__TASKS AND EXERCISES__.
- A) Do the following statements agree with the UFC on Fox 4 recap? Answer yes or no for each and quote the exact words from the recap that decide it. (i) The writer picked Jamie Varner to win his fight. (ii) Mike Swick had been away from fighting for two and a half years before his return. (iii) Shogun receives an "A" because he was the more impressive fighter of the night.
- B) According to the UFC on Fox 4 recap, Shogun was expected to use Brandon Vera as a stepping stone toward another shot against which fighter?

__EXCERPTED PASSAGE__.
+-------+

Johnson won't ever be a top-tiered fighter, but he's definitely a solid mid-tiered gate keeper. I'm not crucifying him because he looked good in that first round.
The return of Mike Swick may be one of the feel-good story of the year.
Two and a half years on the bench, it seemed like his career was over. Everyone felt that his health issues would force him into retirement.
He persevered through it all and made his long-awaited Octagon return at UFC on Fox 4. After a rough first round, he reverted back to vintage Mike Swick in the second. Those punches on the ground were as vicious as you'll see in the UFC.
I've never been happier to have picked the wrong fighter. Huge win and that's part of why he gets an A.
I actually picked Jamie Varner after speaking with him at the UFC on Fox 4 open workouts. He just seemed to be a really good spot mentally which is a really important intangible in combat sports.
And to be honest, he looked really good tonight. The first round was dominated by Varner as he worked combinations to the body and head. I felt that he was on his way to a decision victory before gassing out in the third.
There's absolutely no shame in losing, especially with how well he performed up to that triangle choke. Hopefully, he looks at the positives instead of just focusing on the loss.
Joe Lauzon was the favorite heading into the fight with Jamie Varner. He was also very calm during fight week.
He looked solid in the first round but still let Varner dictate the pace which created a bit of a scare when Varner landed some heavy shots to the body.
Lauzon regrouped in the second and poured on the pressure and never let Varner settle into his punches. When a boxer can't sit on punches, he's taken off his game, and that's exactly what happened.
The grappling that Lauzon displayed against a high-level wrestler was really impressive as was the triangle choke. I'd like to see more performances like that from Joe Lauzon in the future.
I feel for Ryan Bader.
He's a new father and had the best camp of his career preparing for Lyoto Machida. He's a fighter who needs to push the pace in order to be effective in the cage.
Unfortunately, a fighter like Machida presents such an awkward stylistic matchup that Bader just couldn't get into his game.
He made a mental error which I'm assuming was based on frustration. He charged in and opened himself up to that brutal right hand. The knockout will sting, but he has to realize that he was just faced with a nightmare matchup for a wrestler.
Grading a Lyoto Machida performance is extremely difficult.
Do you look at the output and how busy he was? If so, then that wasn't really all that impressive. He kept distance well but landed a ridiculously low amount of significant strikes.
Do you judge his performance by his ability to bait an opponent? Well then, yeah, he was super impressive. He frustrated Ryan Bader and forced him to take chances that he would normally never take.
There's one thing that you cannot question, and that's the highlight-reel knockout finish. He knew there was a title shot on the line and put a stamp on the night.
Brandon Vera was a huge long shot. And that doesn't even put into words how much of an underdog he really was. He was expected to be a stepping stone on the way for Shogun to secure another shot against Jon Jones.
Apparently, Brandon Vera didn't get that memo because he put on the performance of his career. I mean even the Brandon Vera of 2006 had nothing on the guy who fought tonight.
We saw a composed Brandon Vera who overcame a ton of adversity to push Shogun places that only Dan Henderson could do.
I hope this isn't the last time we see Brandon Vera. I want to see him in the cage as soon as possible.
Shogun will get an "A" because he won the fight. But if we're talking about who was more impressive tonight, it wasn't him. I say this because I, like everyone else, expected Shogun to walk through Brandon Vera.
It wasn't even supposed to be close. So when he doesn't absolutely smash Vera, you have to look at it as a poor showing. I expect that's why he felt it wasn't a good performance when speaking with Joe Rogan in the post-fight interview.
He picks up a much-needed win and cements himself as one of the best in the light heavyweight division.
I'd like to see him matched up with Alex Gustafsson as Machida was awarded the shot against the Jones/Henderson winner.

+-------+

__DATA FOR REVIEW__.

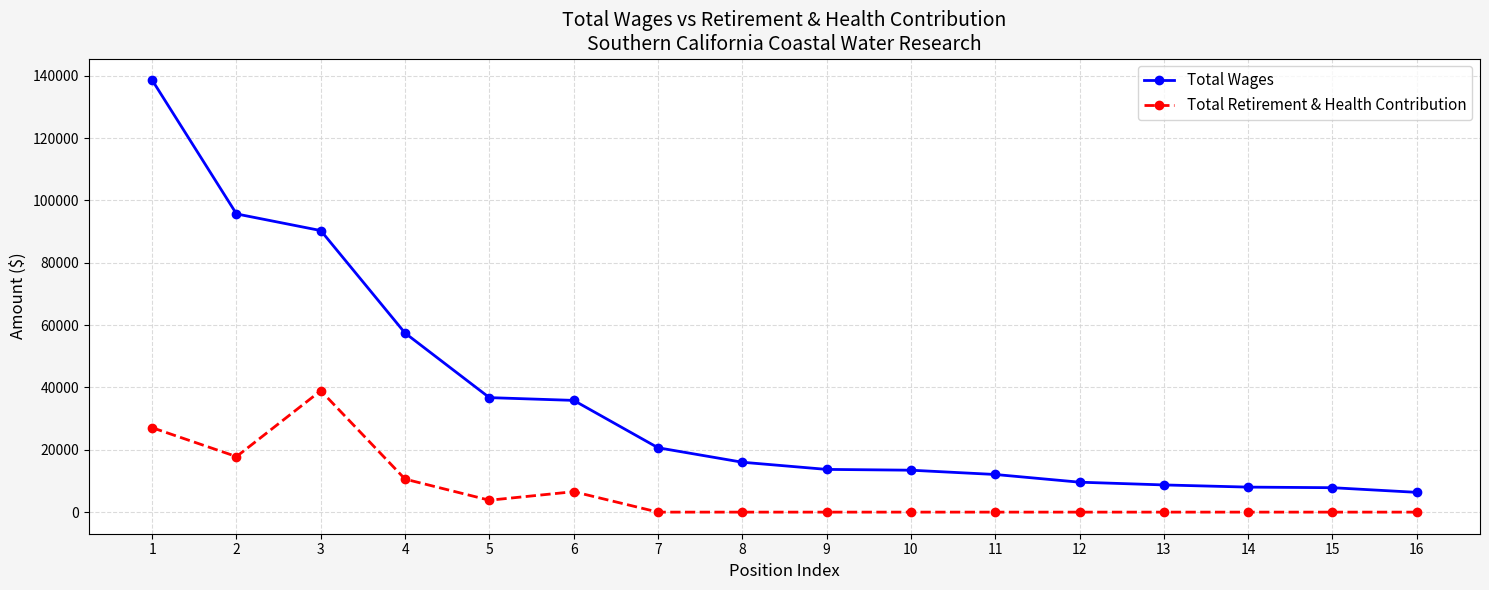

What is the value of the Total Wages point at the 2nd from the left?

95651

+-------+

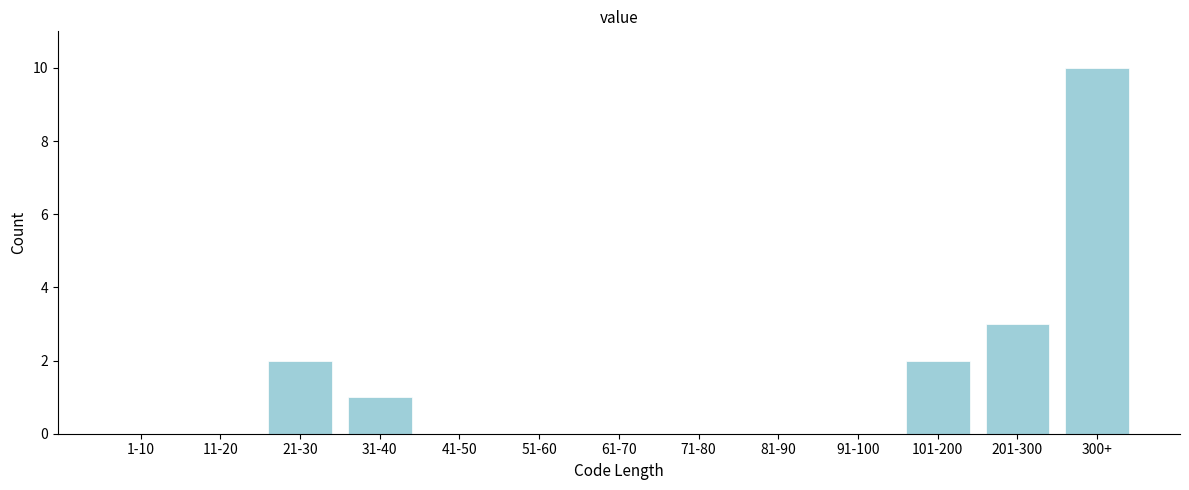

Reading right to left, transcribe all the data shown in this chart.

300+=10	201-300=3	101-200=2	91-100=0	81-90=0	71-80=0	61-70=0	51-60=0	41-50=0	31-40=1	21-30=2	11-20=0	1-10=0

+-------+

__ANSWERS TO THE EXERCISE__.
- A)
(i) Yes: "I actually picked Jamie Varner after speaking with him at the UFC on Fox 4 open workouts."
(ii) Yes: "Two and a half years on the bench, it seemed like his career was over."
(iii) No: "Shogun will get an "A" because he won the fight. But if we're talking about who was more impressive tonight, it wasn't him."

- B) Jon Jones